The proposed U.N. rules also raise questions of free-speech rights. Is it a violation of free-speech rights to prevent someone from using the name of a politician, government official or corporation in the address of a Web site that criticizes or parodies its namesake? One trend among cybersquatters has been securing addresses based on trademarks with the addition of the word "sucks."

Companies often buy up such names to keep them out of the hands of critics and disgruntled former employees.

Francis Gurry, legal counsel for WIPO, said he intended to make significant revisions to the draft proposal before its submission later this month. He said he anticipated that the final proposal would define squatters more narrowly and would not give a trademark owner the right to make a claim just because a domain includes its name or a variation of it.

"There is a lot interest in differentiation of commercial and noncommercial domains," Gurry said last month in Washington, where the panel he heads was holding the last in a series of international public hearings on the draft proposal. "Another evolution that we see is limiting the mandatory administrative dispute resolutions procedure to cases of cybersquatting."

He defined cybersquatting as "repeated cases of targeting in bad faith."

Other claims, like standard trademark disputes or cases involving different companies with the same names, would still be resolved in traditional courts.

The proposal would also require prepayment of domain registration fees, to deter squatters who register names and then try to resell them before the bills come due.

Even modified rules could leave speculators like Kaplan operating in a gray area. He and his partners, Eric Stuerken and Richard Presig, have pooled some $40,000 and paid for all their domain names. He also said that some names they registered are no more than catchy words that people starting new businesses might want.

"This is pure arbitrage," Kaplan said. "It's a free market that they put out there." Still, he admits, he and his partners seek unclaimed names of celebrities or groups.

For instance, he saw Glenn Rifkin, the co-author of a book called "Radical Marketing," promote it on CNBC in January. Rifkin had already applied for the name radicalmarketing.com, but did so through an Internet service provider, rather than applying directly to the central registry.
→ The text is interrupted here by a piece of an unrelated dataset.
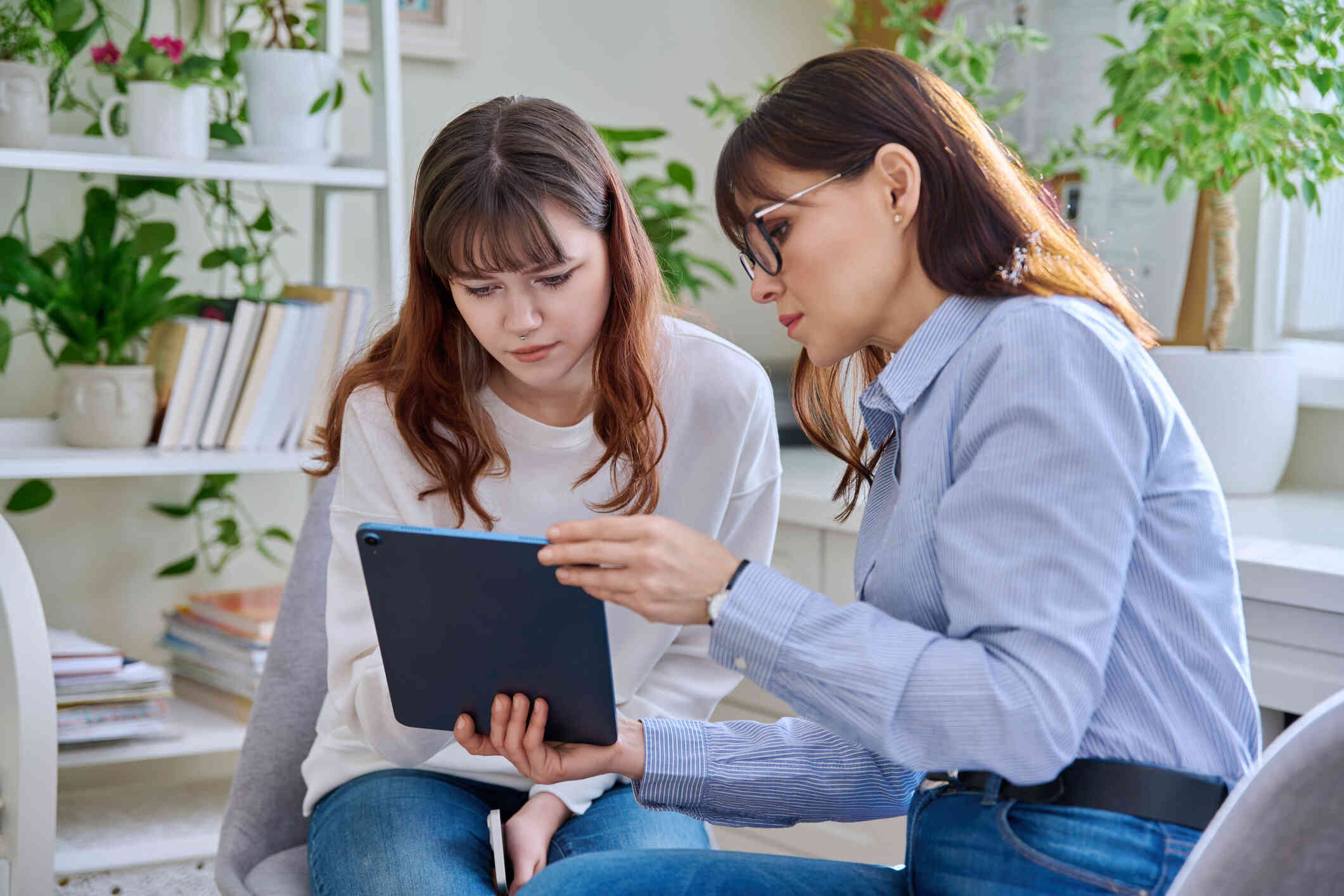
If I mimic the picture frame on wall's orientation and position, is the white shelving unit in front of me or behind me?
in front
Kaplan made his application directly and got the name. When Rifkin discovered that the address was taken, he tracked Kaplan to a Long Island brokerage firm, HD Brous & Co.
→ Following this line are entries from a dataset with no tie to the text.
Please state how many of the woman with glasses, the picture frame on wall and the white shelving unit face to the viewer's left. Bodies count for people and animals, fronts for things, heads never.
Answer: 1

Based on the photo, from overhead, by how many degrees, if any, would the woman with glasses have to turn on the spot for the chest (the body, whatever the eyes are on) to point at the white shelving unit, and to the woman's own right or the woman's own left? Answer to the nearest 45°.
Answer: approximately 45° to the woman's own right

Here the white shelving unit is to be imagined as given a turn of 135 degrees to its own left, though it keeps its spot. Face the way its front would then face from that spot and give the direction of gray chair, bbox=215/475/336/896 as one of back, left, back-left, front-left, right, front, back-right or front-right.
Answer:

Kaplan insists that he and his partners have not -- at least yet -- tried to track down potential buyers of the names they have purchased, like barrydiller.com.

But that does not mean they are not for sale. Rifkin says Kaplan and his partners offered to sell him the name for "five figures" after he tracked them down.

"They quite aggressively tried to sell me the name, having three different people phone me," Rifkin said, "one in particular saying outright that I'd be surprised at how much information they knew about me, including the fact that I had access to the kind of cash I'd need to buy the name."

Furious, but left with few options, Rifkin instead registered the domain name radmarketing.com.